Growth in the LNG sector is enabling a more globally integrated gas market, although concerns over supply and demand balances linger. The adoption of renewable and grid storage technologies continues to gain momentum as technology improves, prompting reviews in power markets and grid investments. However, geopolitical developments and possible shifts towards inward-looking policies could dilute international climate change efforts to build a sustainable energy future.
Developments thus far this year indicate that a long term sustainable energy future is by no means a given, said Eirik Wærness, senior strategist and chief economist at Statoil. Possible future outcomes for global energy demand and fuel mix therefore vary significantly, depending on many interacting and very uncertain factors.
Statoil’s latest Energy Perspectives therefore presents three different scenarios of the energy future based on different assumptions about regional and global economic growth, technological developments, market behaviour, conflict levels and implications, and energy and climate policies.
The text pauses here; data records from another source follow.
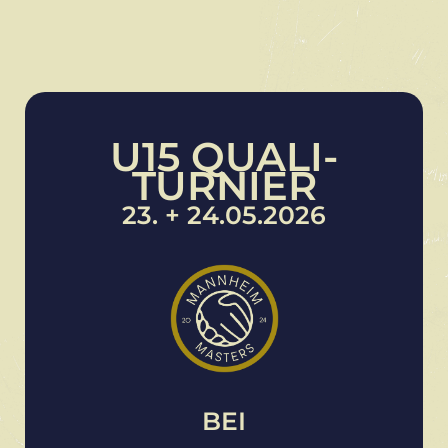
U15 QUALI-
TURNIER
23. + 24.05.2026
BEI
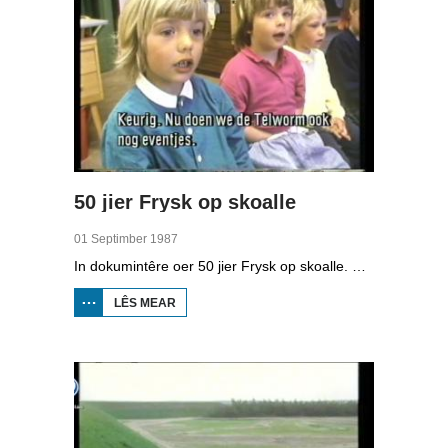
50 jier Frysk op skoalle
01 Septimber 1987
In dokumintêre oer 50 jier Frysk op skoalle. Mei ûnder oare it Fryske bernekoar, in Fryske les op de Prins Bernhardskoalle yn Ljouwert en en Fryske berneboeken.
LÊS MEAR
OER 50
JIER
FRYSK
OP
SKOALLE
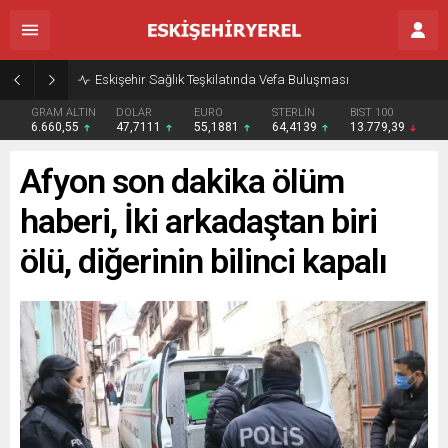
Eskişehir Sağlık Teşkilatında Vefa Buluşması
GRAM ALTIN
DOLAR
EURO
STERLİN
BIST 100
6.660,55
47,7111
55,1881
64,4139
13.779,39
Afyon son dakika ölüm
haberi, İki arkadaştan biri
ölü, diğerinin bilinci kapalı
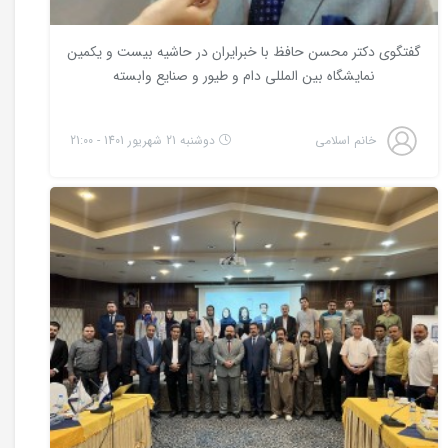
گفتگوی دکتر محسن حافظ با خبرایران در حاشیه بیست و یکمین
نمایشگاه بین المللی دام و طیور و صنایع وابسته
خانم اسلامی
دوشنبه 21 شهریور 1401 - 21:00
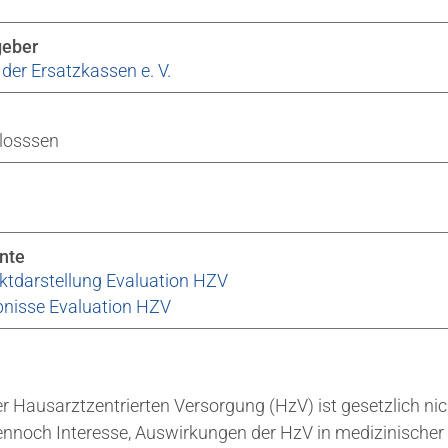
geber
der Ersatzkassen e. V.
losssen
nte
ktdarstellung Evaluation HZV
nisse Evaluation HZV
er Hausarztzentrierten Versorgung (HzV) ist gesetzlich nic
ennoch Interesse, Auswirkungen der HzV in medizinischer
“Reform” follows current macroeconomic and energy market trends and from the Nationally Determined Contributions (NDCs) in the Paris agreement, with a gradually less prevalent role for market-correcting policies as market-based solutions drive and deliver energy efficient and low-carbon technologies.
“Renewal” projects a technically possible, but very challenging pathway to energy-related CO2 emissions consistent with the 2° target for global warming. It includes rapid and coordinated policy changes, accelerated energy efficiency improvements, and large changes in the global energy mix driven by revolutionary development in electricity generation and parts of the transport sector.
“Rivalry” takes into account mounting uncertainty in conventional politics and policy making, populism, protectionism and geopolitical conflict, and where focus on security of supply and other priorities overshadow global climate targets.